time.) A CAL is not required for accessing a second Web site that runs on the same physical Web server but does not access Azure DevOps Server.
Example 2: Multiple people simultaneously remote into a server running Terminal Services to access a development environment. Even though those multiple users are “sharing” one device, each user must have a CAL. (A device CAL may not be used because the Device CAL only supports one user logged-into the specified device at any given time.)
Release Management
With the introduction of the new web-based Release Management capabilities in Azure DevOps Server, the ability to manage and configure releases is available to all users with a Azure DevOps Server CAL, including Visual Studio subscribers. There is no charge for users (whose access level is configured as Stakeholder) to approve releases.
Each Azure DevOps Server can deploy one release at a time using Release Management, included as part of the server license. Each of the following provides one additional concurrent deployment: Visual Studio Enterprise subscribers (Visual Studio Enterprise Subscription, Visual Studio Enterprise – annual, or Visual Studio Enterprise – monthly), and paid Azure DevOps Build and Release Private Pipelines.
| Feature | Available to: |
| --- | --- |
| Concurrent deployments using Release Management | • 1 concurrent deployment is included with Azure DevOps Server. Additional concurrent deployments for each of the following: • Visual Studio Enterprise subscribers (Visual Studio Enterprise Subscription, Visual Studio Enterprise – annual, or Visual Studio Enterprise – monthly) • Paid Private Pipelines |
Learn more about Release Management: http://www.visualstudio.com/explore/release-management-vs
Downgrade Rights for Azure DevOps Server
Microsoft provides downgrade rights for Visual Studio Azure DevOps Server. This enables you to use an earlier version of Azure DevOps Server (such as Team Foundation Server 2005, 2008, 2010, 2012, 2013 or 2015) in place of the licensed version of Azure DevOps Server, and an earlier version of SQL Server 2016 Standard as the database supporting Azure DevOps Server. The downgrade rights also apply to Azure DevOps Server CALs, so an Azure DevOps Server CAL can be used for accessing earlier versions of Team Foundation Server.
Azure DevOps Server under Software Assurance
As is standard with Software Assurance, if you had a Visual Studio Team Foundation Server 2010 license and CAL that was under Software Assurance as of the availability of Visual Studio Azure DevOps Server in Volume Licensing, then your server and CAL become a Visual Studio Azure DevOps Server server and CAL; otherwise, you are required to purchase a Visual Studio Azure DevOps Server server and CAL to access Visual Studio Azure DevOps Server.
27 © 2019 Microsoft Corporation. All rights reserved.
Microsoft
• • • • •
### What this task involves
Only the lines above, from the first through the one holding "With the introduction", are to be output, and they must be copied exactly.

### Answer
time.) A CAL is not required for accessing a second Web site that runs on the same physical Web server but does not access Azure DevOps Server.
Example 2: Multiple people simultaneously remote into a server running Terminal Services to access a development environment. Even though those multiple users are “sharing” one device, each user must have a CAL. (A device CAL may not be used because the Device CAL only supports one user logged-into the specified device at any given time.)
Release Management
With the introduction of the new web-based Release Management capabilities in Azure DevOps Server, the ability to manage and configure releases is available to all users with a Azure DevOps Server CAL, including Visual Studio subscribers. There is no charge for users (whose access level is configured as Stakeholder) to approve releases.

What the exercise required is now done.